+++ SOURCE DATA +++
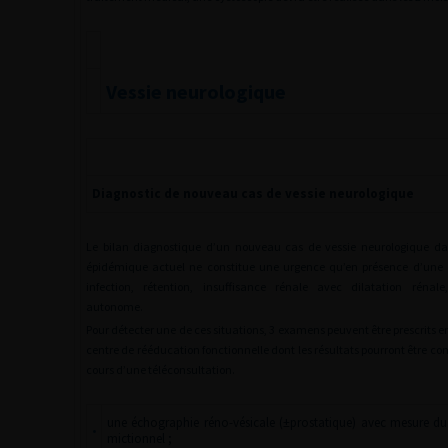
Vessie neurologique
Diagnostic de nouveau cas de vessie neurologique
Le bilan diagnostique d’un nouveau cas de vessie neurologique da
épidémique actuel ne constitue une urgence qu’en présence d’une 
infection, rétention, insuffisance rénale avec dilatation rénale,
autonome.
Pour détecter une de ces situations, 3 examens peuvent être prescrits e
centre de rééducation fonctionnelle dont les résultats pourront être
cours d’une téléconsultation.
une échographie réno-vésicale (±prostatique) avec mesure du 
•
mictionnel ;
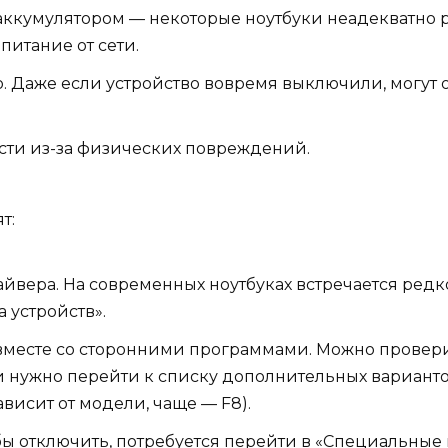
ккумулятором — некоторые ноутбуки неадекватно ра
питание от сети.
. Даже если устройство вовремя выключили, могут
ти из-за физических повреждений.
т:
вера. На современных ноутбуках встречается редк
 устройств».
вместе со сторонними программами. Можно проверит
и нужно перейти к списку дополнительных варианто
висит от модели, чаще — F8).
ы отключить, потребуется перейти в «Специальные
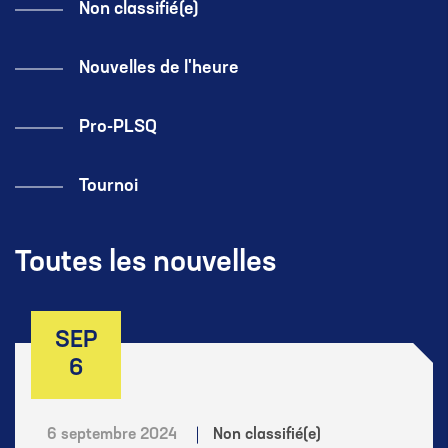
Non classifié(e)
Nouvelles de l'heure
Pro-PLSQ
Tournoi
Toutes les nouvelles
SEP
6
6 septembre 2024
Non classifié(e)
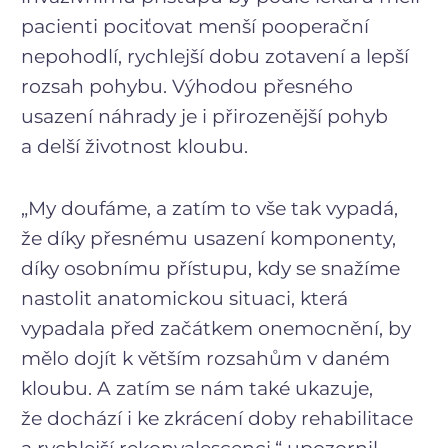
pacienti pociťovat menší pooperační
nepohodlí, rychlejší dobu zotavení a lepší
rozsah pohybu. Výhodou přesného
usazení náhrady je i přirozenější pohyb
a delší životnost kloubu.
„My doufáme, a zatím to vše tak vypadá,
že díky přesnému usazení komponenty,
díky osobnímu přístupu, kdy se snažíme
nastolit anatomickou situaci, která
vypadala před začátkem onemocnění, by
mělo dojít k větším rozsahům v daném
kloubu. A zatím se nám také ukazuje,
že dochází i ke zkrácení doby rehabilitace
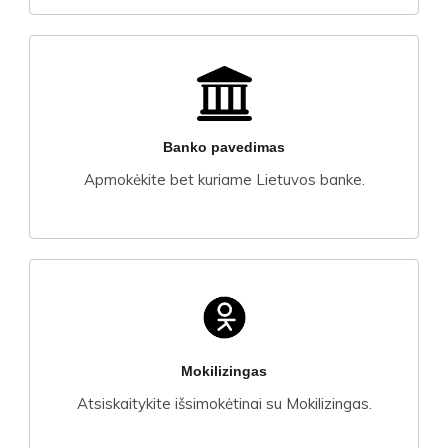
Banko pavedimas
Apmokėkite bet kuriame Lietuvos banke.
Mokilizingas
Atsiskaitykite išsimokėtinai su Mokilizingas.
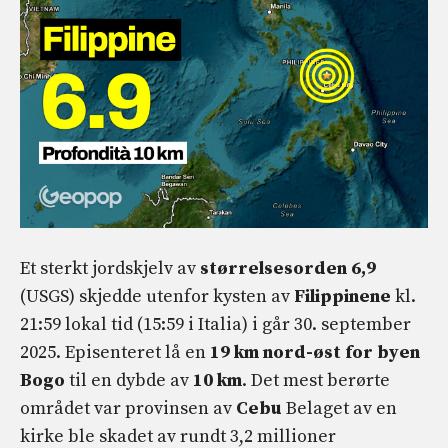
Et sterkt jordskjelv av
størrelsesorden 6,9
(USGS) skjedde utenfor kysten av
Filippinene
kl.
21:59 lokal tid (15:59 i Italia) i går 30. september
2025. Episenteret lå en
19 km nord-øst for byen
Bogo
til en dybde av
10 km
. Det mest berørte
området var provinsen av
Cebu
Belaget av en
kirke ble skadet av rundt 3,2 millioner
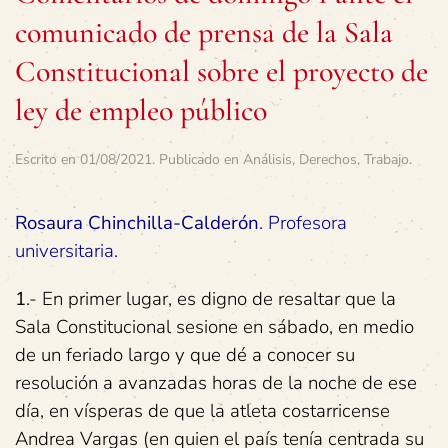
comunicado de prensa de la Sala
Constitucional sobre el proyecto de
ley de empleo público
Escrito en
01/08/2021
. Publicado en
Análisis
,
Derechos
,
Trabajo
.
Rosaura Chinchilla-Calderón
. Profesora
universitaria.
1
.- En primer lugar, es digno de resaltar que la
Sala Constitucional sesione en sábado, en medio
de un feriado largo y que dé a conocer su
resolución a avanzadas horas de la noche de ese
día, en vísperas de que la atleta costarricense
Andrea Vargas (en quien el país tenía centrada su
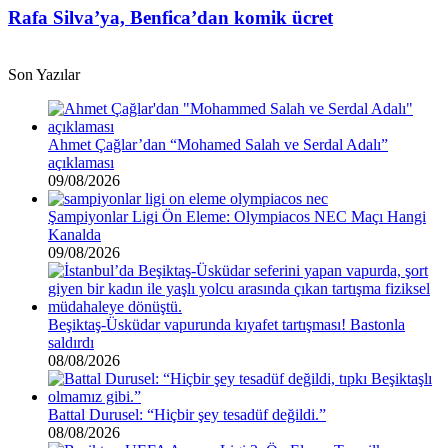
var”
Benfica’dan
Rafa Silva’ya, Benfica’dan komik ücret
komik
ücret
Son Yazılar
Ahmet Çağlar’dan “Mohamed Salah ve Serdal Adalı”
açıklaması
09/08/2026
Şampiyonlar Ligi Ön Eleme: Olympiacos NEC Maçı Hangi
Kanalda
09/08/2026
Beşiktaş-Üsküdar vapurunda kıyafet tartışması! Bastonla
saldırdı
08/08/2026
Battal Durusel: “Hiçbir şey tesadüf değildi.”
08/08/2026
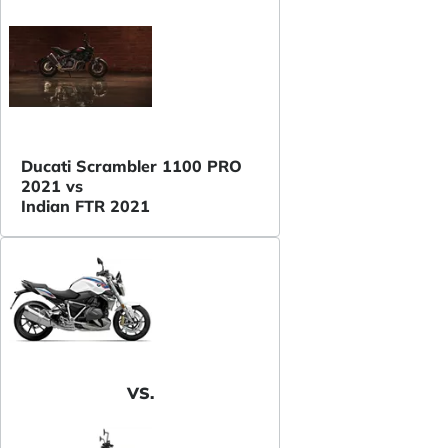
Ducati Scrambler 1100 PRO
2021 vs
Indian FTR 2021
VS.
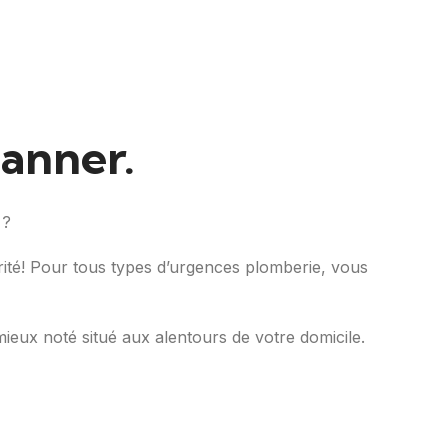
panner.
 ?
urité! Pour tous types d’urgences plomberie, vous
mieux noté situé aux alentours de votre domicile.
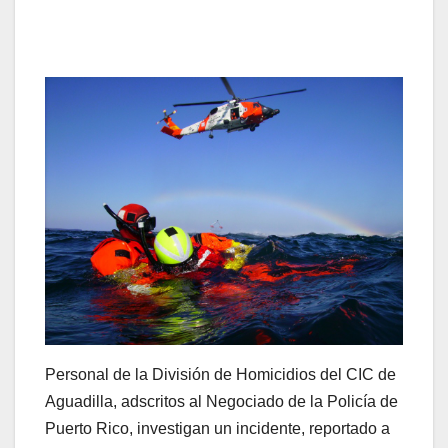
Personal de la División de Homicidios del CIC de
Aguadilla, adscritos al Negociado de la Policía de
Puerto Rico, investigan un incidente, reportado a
+++
Drop the pictures and copy the data exactly.

Vessie neurologique
Diagnostic de nouveau cas de vessie neurologique
Le bilan diagnostique d’un nouveau cas de vessie neurologique da
épidémique actuel ne constitue une urgence qu’en présence d’une 
infection, rétention, insuffisance rénale avec dilatation rénale,
autonome.
Pour détecter une de ces situations, 3 examens peuvent être prescrits e
centre de rééducation fonctionnelle dont les résultats pourront être
cours d’une téléconsultation.
une échographie réno-vésicale (±prostatique) avec mesure du 
•
mictionnel ;
ккумулятором — некоторые ноутбуки неадекватно ра
питание от сети.
. Даже если устройство вовремя выключили, могут
ти из-за физических повреждений.
т:
вера. На современных ноутбуках встречается редк
 устройств».
вместе со сторонними программами. Можно проверит
и нужно перейти к списку дополнительных варианто
висит от модели, чаще — F8).
ы отключить, потребуется перейти в «Специальные
Non classifié(e)
Nouvelles de l'heure
Pro-PLSQ
Tournoi
Toutes les nouvelles
SEP
6
6 septembre 2024
Non classifié(e)
pacienti pociťovat menší pooperační
nepohodlí, rychlejší dobu zotavení a lepší
rozsah pohybu. Výhodou přesného
usazení náhrady je i přirozenější pohyb
a delší životnost kloubu.
„My doufáme, a zatím to vše tak vypadá,
že díky přesnému usazení komponenty,
díky osobnímu přístupu, kdy se snažíme
nastolit anatomickou situaci, která
vypadala před začátkem onemocnění, by
mělo dojít k větším rozsahům v daném
kloubu. A zatím se nám také ukazuje,
že dochází i ke zkrácení doby rehabilitace
Banko pavedimas
Apmokėkite bet kuriame Lietuvos banke.
Mokilizingas
Atsiskaitykite išsimokėtinai su Mokilizingas.
Et sterkt jordskjelv av
størrelsesorden 6,9
(USGS) skjedde utenfor kysten av
Filippinene
kl.
21:59 lokal tid (15:59 i Italia) i går 30. september
2025. Episenteret lå en
19 km nord-øst for byen
Bogo
til en dybde av
10 km
. Det mest berørte
området var provinsen av
Cebu
Belaget av en
kirke ble skadet av rundt 3,2 millioner
comunicado de prensa de la Sala
Constitucional sobre el proyecto de
ley de empleo público
Escrito en
01/08/2021
. Publicado en
Análisis
,
Derechos
,
Trabajo
.
Rosaura Chinchilla-Calderón
. Profesora
universitaria.
1
.- En primer lugar, es digno de resaltar que la
Sala Constitucional sesione en sábado, en medio
de un feriado largo y que dé a conocer su
resolución a avanzadas horas de la noche de ese
día, en vísperas de que la atleta costarricense
Andrea Vargas (en quien el país tenía centrada su
var”
Benfica’dan
Rafa Silva’ya, Benfica’dan komik ücret
komik
ücret
Son Yazılar
Ahmet Çağlar’dan “Mohamed Salah ve Serdal Adalı”
açıklaması
09/08/2026
Şampiyonlar Ligi Ön Eleme: Olympiacos NEC Maçı Hangi
Kanalda
09/08/2026
Beşiktaş-Üsküdar vapurunda kıyafet tartışması! Bastonla
saldırdı
08/08/2026
Battal Durusel: “Hiçbir şey tesadüf değildi.”
08/08/2026
Ducati Scrambler 1100 PRO
2021 vs
Indian FTR 2021
VS.
panner.
 ?
urité! Pour tous types d’urgences plomberie, vous
mieux noté situé aux alentours de votre domicile.
Personal de la División de Homicidios del CIC de
Aguadilla, adscritos al Negociado de la Policía de
Puerto Rico, investigan un incidente, reportado a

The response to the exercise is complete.